**Textabschnitt:**
◆ ◆ ◆ ◆

Der letzte Teil handelt von den Abschlussarbeiten, der Hohlraumkonservierung, den ersten Fahrerlebnissen, der Prüfstandsabstimmung und den weiteren Optimierungsmaßnahmen.
Abschlussarbeiten:
Als das Auto vom Lackierer zurückkam, war ich total begeistert. Er sah nicht nur einfach geil aus, wie er da an einem schönen Tag in der Sonne funkelte, er fühlte sich auch so an: einfach unglaublich, wie weich und glatt sich so ein frisch lackiertes Auto anfasst...
Die Kunststoffteile waren jedoch, um es vorsichtig auszudrücken, noch optimierungsfähig. Motorhaube und Türen hatten Beulen, dass man Glauben mochte, es hätte sich gerade ein schweres Hagelgewitter auf ihnen abgelassen. Also musste der Lackierer nochmal ran.
Nach dem 2. Versuch konnte ich mit dem Ergebnis mehr als zufrieden sein. Die Beulen waren weg. Wenn man genau hinsieht kann man, wie bei Kunststoff typisch, immer noch leichte Welligkeiten erkennen. Allerdings kriegt man das wohl auch unter größtem Aufwand nie so glatt wie Blech, da beim Schleifen das Material immer etwas nachgibt und dadurch die Schleifmaschine nie überall gleichmäßig aufliegt. Speziell bei der Motorhaube musste nochmals sehr viel Material aufgetragen werden, wodurch der Gewichtsvorteil gegenüber Blech gegen Null geht. Ich überlege mir mittlerweile, doch eine Blechhaube zu nehmen (Wenn jemand noch ein neues/gutes Originalteil ohne Hutze hat, bitte melden).
Was die Spaltmaße und Passgenauigkeit angeht, sind die Türen durchaus auf Blechniveau. Auch hier lässt die Motorhaube leider zu wünschen übrig. Da sie zur Scheibe hin nur in der Mitte gehalten wird, rappeln die beiden äußeren Spitzen je nach Drehzahl vor sich hin. Größter Vorteil: natürlich nie wieder Rost!

◆ ◆ ◆ ◆

**Datenblock:**
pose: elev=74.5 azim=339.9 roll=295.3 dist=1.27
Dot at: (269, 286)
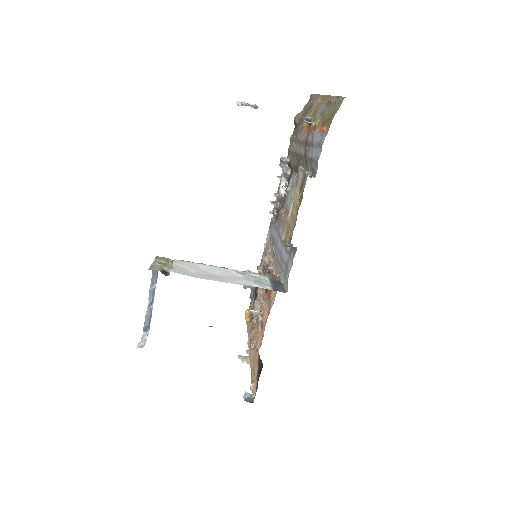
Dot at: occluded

◆ ◆ ◆ ◆

**Aufgabenliste:**
[1] Was wird im Textabschnitt als größter Vorteil genannt?
[2] Wiederhole aus dem Textabschnitt wortgetreu die Stelle von „Was die Spaltmaße“ bis einschließlich „nie wieder Rost!“.
Die Zeilen haben mit dem Textabschnitt nichts zu tun.

**Richtige Antworten:**
[1] Nie wieder Rost.

[2]
Was die Spaltmaße und Passgenauigkeit angeht, sind die Türen durchaus auf Blechniveau. Auch hier lässt die Motorhaube leider zu wünschen übrig. Da sie zur Scheibe hin nur in der Mitte gehalten wird, rappeln die beiden äußeren Spitzen je nach Drehzahl vor sich hin. Größter Vorteil: natürlich nie wieder Rost!